_WHAT NEEDS TO BE DONE_: In the listing below, copy out word for word the lines from the one that contains "Написать отзыв" through the one that contains "гардистите да останат во", including both of those lines and nothing else.
---------------
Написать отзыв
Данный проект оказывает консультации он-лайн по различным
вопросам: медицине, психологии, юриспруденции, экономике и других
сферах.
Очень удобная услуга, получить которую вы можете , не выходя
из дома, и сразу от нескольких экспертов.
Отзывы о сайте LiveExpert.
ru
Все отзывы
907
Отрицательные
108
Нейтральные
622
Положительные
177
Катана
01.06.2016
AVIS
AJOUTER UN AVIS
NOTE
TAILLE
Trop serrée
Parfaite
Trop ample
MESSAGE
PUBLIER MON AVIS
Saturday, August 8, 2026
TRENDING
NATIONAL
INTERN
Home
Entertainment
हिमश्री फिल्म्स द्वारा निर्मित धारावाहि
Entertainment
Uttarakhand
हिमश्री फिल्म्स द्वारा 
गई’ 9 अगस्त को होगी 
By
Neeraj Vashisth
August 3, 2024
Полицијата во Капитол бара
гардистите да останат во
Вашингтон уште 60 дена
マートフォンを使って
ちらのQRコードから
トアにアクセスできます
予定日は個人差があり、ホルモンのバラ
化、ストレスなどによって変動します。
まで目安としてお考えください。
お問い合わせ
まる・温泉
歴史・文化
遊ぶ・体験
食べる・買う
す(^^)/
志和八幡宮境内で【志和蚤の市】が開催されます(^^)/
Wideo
---------------
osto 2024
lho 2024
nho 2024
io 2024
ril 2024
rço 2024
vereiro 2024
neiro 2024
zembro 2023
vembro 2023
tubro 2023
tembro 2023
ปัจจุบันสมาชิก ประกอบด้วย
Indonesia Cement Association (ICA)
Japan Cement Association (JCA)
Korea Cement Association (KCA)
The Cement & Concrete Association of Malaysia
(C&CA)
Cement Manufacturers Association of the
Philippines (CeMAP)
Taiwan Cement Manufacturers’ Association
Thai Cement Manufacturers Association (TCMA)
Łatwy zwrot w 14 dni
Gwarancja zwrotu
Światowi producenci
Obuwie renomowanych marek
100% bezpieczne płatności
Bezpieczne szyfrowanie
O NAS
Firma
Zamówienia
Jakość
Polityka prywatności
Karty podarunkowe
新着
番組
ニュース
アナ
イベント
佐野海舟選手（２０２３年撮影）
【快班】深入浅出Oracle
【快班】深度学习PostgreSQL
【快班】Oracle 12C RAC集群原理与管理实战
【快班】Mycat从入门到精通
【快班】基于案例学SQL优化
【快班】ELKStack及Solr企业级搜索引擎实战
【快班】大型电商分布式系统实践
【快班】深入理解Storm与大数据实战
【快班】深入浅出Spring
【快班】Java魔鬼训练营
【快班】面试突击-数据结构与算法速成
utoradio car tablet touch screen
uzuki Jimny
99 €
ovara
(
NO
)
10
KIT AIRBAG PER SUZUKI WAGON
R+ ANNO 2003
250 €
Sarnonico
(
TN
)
---------------
_OUTPUT FOR THIS TASK_:
Написать отзыв
Данный проект оказывает консультации он-лайн по различным
вопросам: медицине, психологии, юриспруденции, экономике и других
сферах.
Очень удобная услуга, получить которую вы можете , не выходя
из дома, и сразу от нескольких экспертов.
Отзывы о сайте LiveExpert.
ru
Все отзывы
907
Отрицательные
108
Нейтральные
622
Положительные
177
Катана
01.06.2016
AVIS
AJOUTER UN AVIS
NOTE
TAILLE
Trop serrée
Parfaite
Trop ample
MESSAGE
PUBLIER MON AVIS
Saturday, August 8, 2026
TRENDING
NATIONAL
INTERN
Home
Entertainment
हिमश्री फिल्म्स द्वारा निर्मित धारावाहि
Entertainment
Uttarakhand
हिमश्री फिल्म्स द्वारा 
गई’ 9 अगस्त को होगी 
By
Neeraj Vashisth
August 3, 2024
Полицијата во Капитол бара
гардистите да останат во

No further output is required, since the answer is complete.